In 1995, Oh founded the Korean American theatre group, Society of Heritage Performers, which later evolved into the present Lodestone Theatre Ensemble. From 2005, he was a professor at Seoul Institute of the Arts.

==Death==
Oh died in Los Angeles on April 4, 2018, at age 85 after a lengthy battle with Alzheimer's disease, according to actor Chil Kong.

==Partial filmography==
===Films===
- 1966 Murderers' Row as Tempura, Japanese Secret Agent (uncredited)
- 1967 Yongary, Monster From The Deep as Chinese Agent (uncredited)
- 1971 Earth II as Chinese Diplomat (uncredited)
- 1971 One More Train to Rob as Yung
- 1974 The Man with the Golden Gun as Lieutenant Hip (as Soon-taik Oh)
- 1978 Good Guys Wear Black as Major Mhin Van Thieu, The Black Tigers
- 1980 The Final Countdown as Simura, Imperial Japanese Navy Air Service Pilot
- 1982 The Letter as Ong
- 1985 Bialy smok as Tai Ching
- 1985 Missing in Action 2 as Colonel Yin
- 1985 Yuki Shimoda as Himself (interviewed)
- 1987 Steele Justice as General Bon-soong Kwan
- 1987 Biały smok as Tai-ching
- 1987 Death Wish 4: The Crackdown as Detective Phil Nozaki
- 1989 Soursweet as "Red" Cudgel
- 1989 Collision Course as Chief Inspector Kitao
- 1993 A Home of Our Own as Mr.

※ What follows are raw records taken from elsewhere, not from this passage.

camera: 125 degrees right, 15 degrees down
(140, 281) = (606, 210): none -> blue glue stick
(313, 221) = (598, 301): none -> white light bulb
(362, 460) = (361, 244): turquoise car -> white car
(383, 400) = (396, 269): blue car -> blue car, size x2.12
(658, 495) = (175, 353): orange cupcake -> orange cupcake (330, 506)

Munimura
- 1994 Red Sun Rising as Yamata
- 1994 S.F.W. as Milt Morris
- 1996 Street Corner Justice as Kwong-chuck Lee
- 1997 Beverly Hills Ninja as Sensei
- 1998 Yellow as Woon Lee
- 1998 Mulan as Fa Zhou (voice)
- 2000 The President's Man as General Vinh Tran
- 2001 Roads and Bridges as Father (voice)
- 2001 Forgotten Valor as Colonel
- 2001 True Blue as "Tiger"
- 2002 The Visit as Sujong's Father
- 2002 SWAT as Sayonara
- 2004 Mulan II as Fa Zhou (voice)
- 2005 Last Mountain as Karus
- 2006 Gang-jeok as Jong-chae (final film role)

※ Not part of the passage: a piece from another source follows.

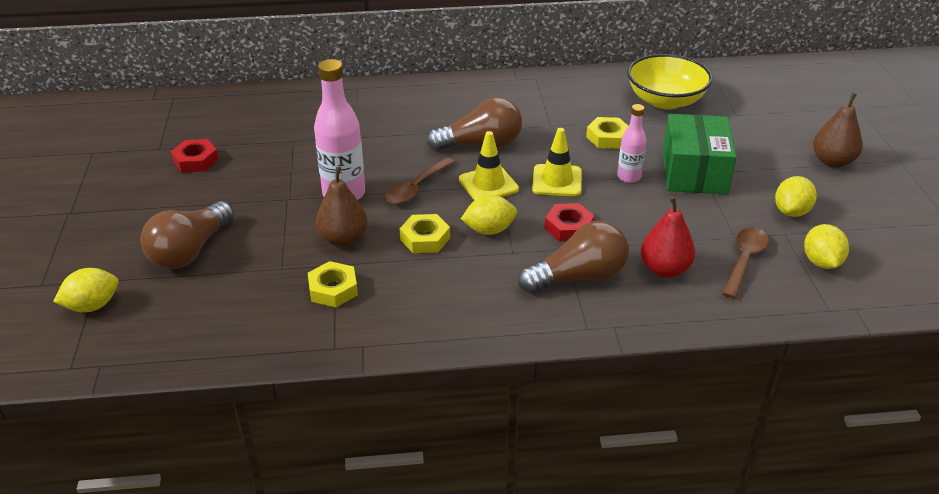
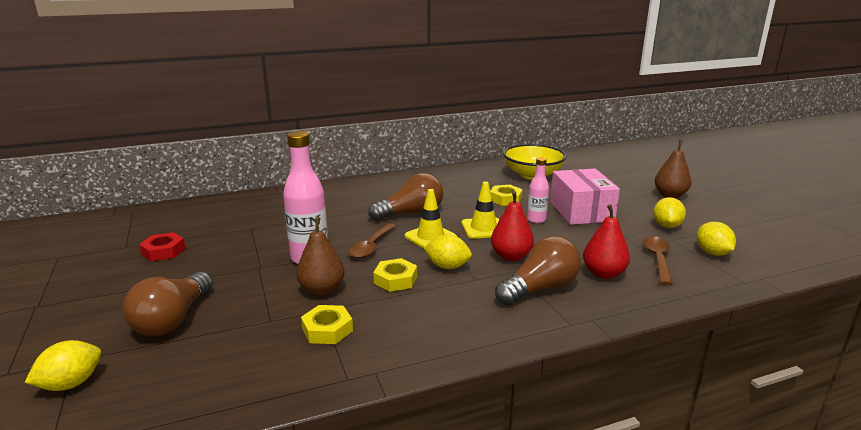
camera: 15 degrees left, 15 degrees down
(489, 230) = (447, 266): yellow lemon -> yellow lemon turned 45 degrees clockwise
(569, 227) = (511, 256): red nut -> red pear
(694, 172) = (581, 211): green box -> pink box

===Television (partial list)===
- 1967 The Invaders as Houseboy
- 1968–1979 Hawaii Five-O (8 episodes) as Robert Kwon / David Chung / Chaing / Tom Wong / Vic Tanaka / Lao / Lewis Shen / Wo Fat's Lab Technician
- 1970 Death Valley Days , episode "The Dragon of Gold Hill" as Matsunosuke (Maso) Sakurai
- 1974 Kung Fu as Chen Yi
- 1975–1982 M*A*S*H (5 episodes) as Joon – Sung / Ralph / Dr. Syn Paik / Korean Soldier / Mr. Kwang
- 1977 Logan's Run as Dexter Kim
- 1977 Baa Baa Black Sheep as Lieutenant Miragochi / Colonel Tokura
- 1979 How the West Was Won as Kee
- 1980 Diff'rent Strokes as Mr. Kim
- 1981–1986 Magnum, P.I. (4 episodes) as General Nguyen Hue / Sato / Dr. Bill Su & Dr. Ling
- 1981 East of Eden as Lee
- 1982 Quincy, M.E. as Captain Bob Nishimura
- 1983 Hart to Hart as Lang Chen-cheng
- 1983 Girls of the White Orchid as Hatanaka
- 1983 Marco Polo as Wang Zhu
- 1984 The Master as Lika
- 1984–1987 Airwolf (3 episodes) as Minh / Tommy Liu / Hiyashi
- 1985–1986 T.J. Hooker (2 episodes) as Ginsu Nabutsu / Nguyen Chi
- 1987 Sky Commanders as Kodiak (voice)
- 1988 MacGyver as Raymond Ling
- 1989 Hunter (1 episode) as Nyuen Tran
- 1992 Highlander: The Series as Kiem Sun
- 1993 The Legend of Prince Valiant as Sing Lu (voice)
- 1994 Babylon 5 as The Muta-Do
- 1994–1995 Kung Fu: The Legend Continues (3 episodes) as Bon-bon Hai
- 1996 The Real Adventures of Jonny Quest as General Yala (voice)
- 1997 Life with Louie as Buddhist Monk (voice)
- 1997 Stargate SG-1 as Moughal
- 2000 King of the Hill as Monk (voice)

== Accolades ==
In 2008, Soon-tek Oh was awarded the Lifetime Achievement Award by the San Diego Asian Film Festival.